A variety of such forms of coercion, bribery, and espionage fall under the United Front Work Department of the Chinese Communist Party, which spearheads the regime’s global influence pedaling operations. “It’s essentially political warfare/intelligence operations designed to promote the Communist Party of China’s strategic objectives,” Gertz said.
The Chinese regime has been actively working against President Trump’s campaign for reelection in 2020, Gertz said.
In a speech in October 2018, Vice President Mike Pence said, “China has initiated an unprecedented effort to influence American public opinion, the 2018 elections, and the environment leading into the 2020 presidential elections.”
“There can be no doubt: China is meddling in America’s democracy,” Pence said.
Yet despite all this, the Chinese communist regime has been able to skillfully manipulate the popular narrative about itself through deception, propaganda, and disinformation. One especially skillful piece of propaganda is equating China and the Chinese people with the Chinese communist regime, Gertz said. In doing so, the Chinese regime can thus attack critics of itself as anti-China.
“High-Tech Totalitarianism”
Domestically, the Chinese communist regime has instituted a system of high-tech totalitarianism, and it wishes to also export that system abroad, Gertz said.The Chinese communist regime’s dystopian social credit system, which it first introduced in 2014, will rank every citizen based on their compliance to the regime’s rules. If a person posts content on social media that the regime does not like, for instance, his credit score would suffer.

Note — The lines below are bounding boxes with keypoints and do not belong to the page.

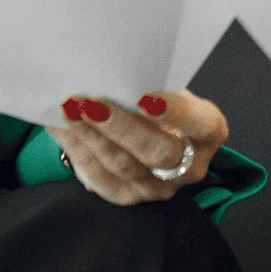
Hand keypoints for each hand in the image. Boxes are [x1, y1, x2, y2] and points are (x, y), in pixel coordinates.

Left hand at [50, 90, 229, 205]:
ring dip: (91, 136)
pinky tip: (61, 127)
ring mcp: (159, 187)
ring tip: (68, 110)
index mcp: (208, 132)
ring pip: (123, 165)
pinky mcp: (129, 196)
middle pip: (156, 151)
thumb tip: (116, 75)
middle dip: (118, 125)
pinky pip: (99, 177)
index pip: (197, 123)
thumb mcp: (170, 91)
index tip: (142, 96)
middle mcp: (190, 166)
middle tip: (88, 102)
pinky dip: (77, 149)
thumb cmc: (161, 103)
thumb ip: (154, 87)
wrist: (152, 133)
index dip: (172, 111)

And as a result, he would potentially face restrictions on his travel, purchases, and job prospects.
In Xinjiang in the northwestern part of China, the Chinese regime has put more than a million minority Uyghur Muslims in “concentration camps.”
“China is using technology, a lot of it stolen from the United States, for facial recognition to identify people,” Gertz said.
In September 2017, a state-run television program said the Chinese regime had built the world’s largest surveillance network, boasting more than 20 million cameras. In 2018, more than 170 million cameras were deployed as part of the Safe City program, and 400 million more cameras will be installed in the next two years all across China.
A Path Forward
“The first thing is we need to be able to tell the truth about communist China, which is something we have not been able to do for many years,” Gertz said. “We’ve gone part of the way in identifying China as a strategic competitor or adversary, but not as a real enemy. And I think that we need to do that first. We need to be clear on the nature of the threat.”“I’ve been urging the Trump administration, the most important thing they could do right now would be to publish a book-length white paper on the nature of the Communist Party of China,” Gertz said.
“I dedicated the book to the Chinese people because they do not want to live under that system,” Gertz said. “The party has no values other than its political support for the Communist Party.”
In his book, Gertz argued that the United States should begin withdrawing economically from China and establish a policy of strict reciprocity.
“For example, Chinese media operate freely here in the United States. And a large percentage of those personnel involved in state-controlled media are intelligence personnel,” Gertz said.
“So we should make it very clear that there has to be reciprocity, strict reciprocity, so that for every reporter that’s allowed to report here freely, the same access has to be provided to American and Western reporters in China. And if they don’t, then we should kick them out,” Gertz said.
Gertz also recommends the creation of a democratic parliament-in-exile. “Bring together democracy activists, whether they’re from Hong Kong or China or other places, and have them formulate free and open democratic policies for China. Have them meet once a year, record the proceedings, publish them, and then circulate them within China,” Gertz said.